I would say the odds are good. In any case, it works in mice. Branched-chain amino acid supplementation promotes survival and supports cardiac and skeletal muscle mitochondrial biogenesis in middle-aged mice.
D’Antona G, Ragni M, Cardile A, Tedesco L, Dossena M, Bruttini F, Caliaro F, Corsetti G, Bottinelli R, Carruba MO, Valerio A, Nisoli E.
Department of Physiology, Human Physiology Unit, Pavia University, Pavia 27100, Italy.
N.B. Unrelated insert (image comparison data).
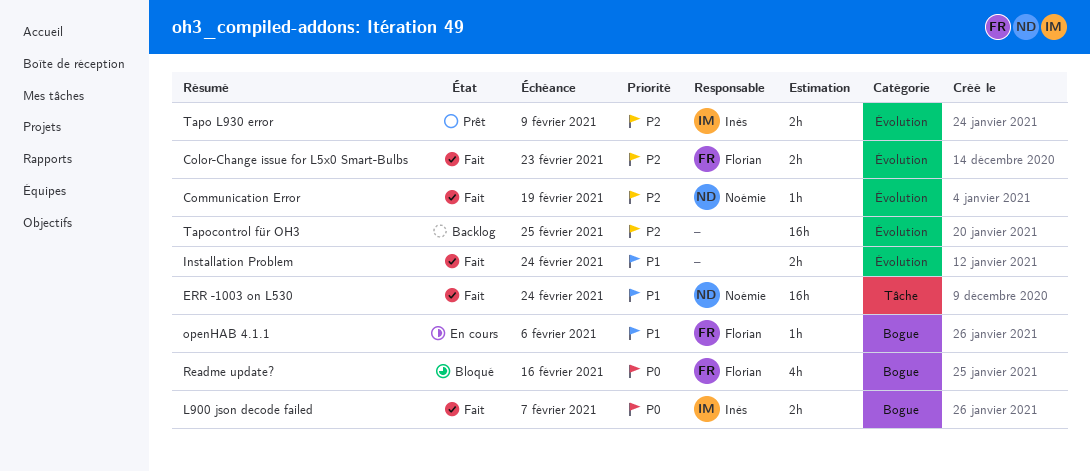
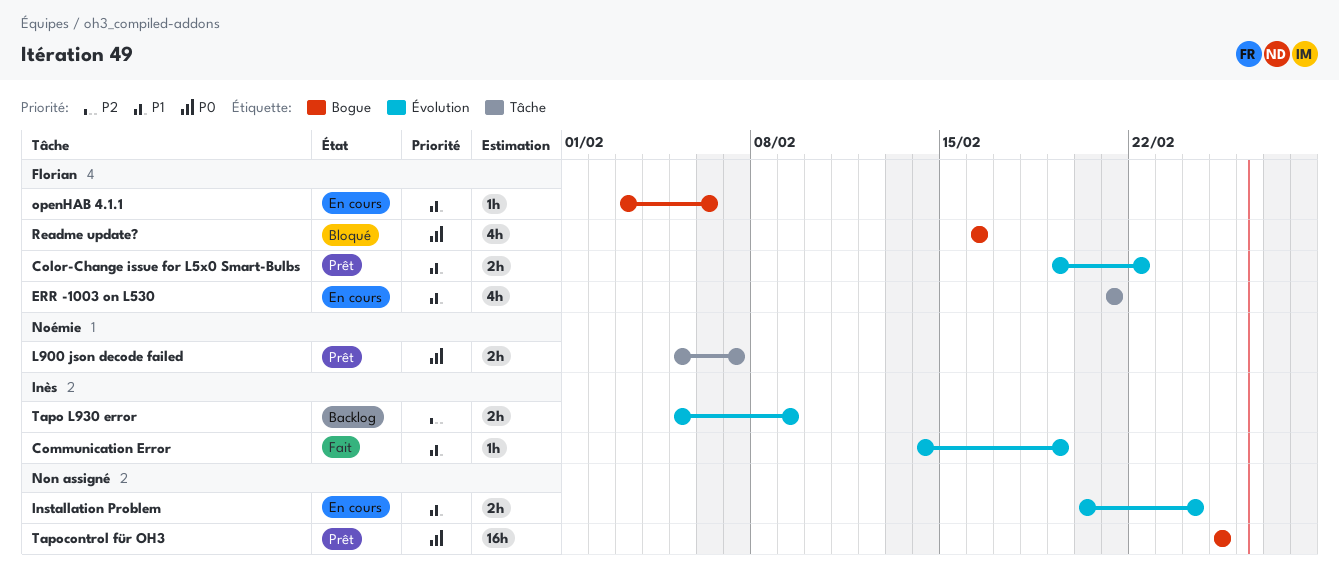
Color-Change issue for L5x0 Smart-Bulbs, status: Fait -> Prêt
Color-Change issue for L5x0 Smart-Bulbs, priority: P2 -> P1
Color-Change issue for L5x0 Smart-Bulbs, due: Feb 23 -> Feb 22
Communication Error, owner: Noémie -> Inès
Communication Error, priority: P2 -> P1
ERR -1003 on L530, status: Fait -> En cours
ERR -1003 on L530, owner: Noémie -> Florian
ERR -1003 on L530, estimate: 16h -> 4h
ERR -1003 on L530, due: Feb 24 -> Feb 21
Installation Problem, status: Fait -> En cours
L900 json decode failed, status: Fait -> Prêt
L900 json decode failed, owner: Inès -> Noémie
L900 json decode failed, label: Bogue -> Tâche
Tapo L930 error, status: Prêt -> Backlog
Tapocontrol für OH3, status: Backlog -> Prêt
Tapocontrol für OH3, priority: P2 -> P0
Tapocontrol für OH3, label: Évolution -> Bogue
Recent evidence points to a strong relationship between increased mitochondrial biogenesis and increased survival in eukaryotes. Branched-chain amino acids (BCAAs) have been shown to extend chronological life span in yeast. However, the role of these amino acids in mitochondrial biogenesis and longevity in mammals is unknown. Here, we show that a BCAA-enriched mixture (BCAAem) increased the average life span of mice. BCAAem supplementation increased mitochondrial biogenesis and sirtuin 1 expression in primary cardiac and skeletal myocytes and in cardiac and skeletal muscle, but not in adipose tissue and liver of middle-aged mice, and this was accompanied by enhanced physical endurance. Moreover, the reactive oxygen species (ROS) defense system genes were upregulated, and ROS production was reduced by BCAAem supplementation. All of the BCAAem-mediated effects were strongly attenuated in endothelial nitric oxide synthase null mutant mice. These data reveal an important antiaging role of BCAAs mediated by mitochondrial biogenesis in mammals.
The best way to get a daily dose of branched-chain amino acids is by ingesting whey protein concentrate, which is about 25% BCAAs. However, the mixture used in the study (“BCAA-enhanced mixture”) was a mixture of essential amino acids that was about 60% BCAAs. One could add extra BCAAs, which are readily available commercially, to whey protein to obtain a very close copy of the researchers own formula.